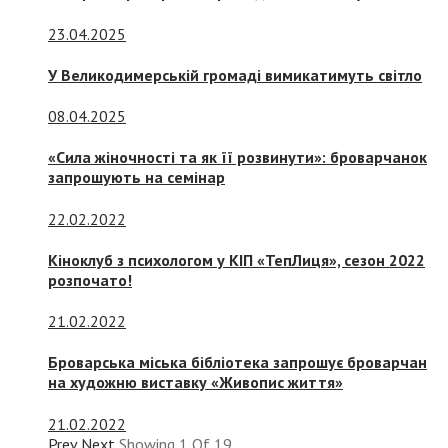
23.04.2025
У Великодимерській громаді вимикатимуть світло
08.04.2025
«Сила жіночності та як її розвинути»: броварчанок
запрошують на семінар
22.02.2022
Кіноклуб з психологом у КІП «ТепЛиця», сезон 2022
розпочато!
21.02.2022
Броварська міська бібліотека запрошує броварчан
на художню виставку «Живопис життя»
21.02.2022
Prev
Next
Showing
1
Of
19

### [Task statement]
Rename "Showing" to "Page" throughout these lines and write them out again with everything else unchanged. Leave the pictures out.

### [Answer section]
23.04.2025
У Великодимерській громаді вимикатимуть світло
08.04.2025
«Сила жіночності та як її розвинути»: броварчанок
запрошують на семінар
22.02.2022
Кіноклуб з психологом у КІП «ТепЛиця», сезон 2022
розпочато!
21.02.2022
Броварська міська бібліотека запрошує броварчан
на художню виставку «Живопис життя»
21.02.2022
Prev
Next
Page
1
Of
19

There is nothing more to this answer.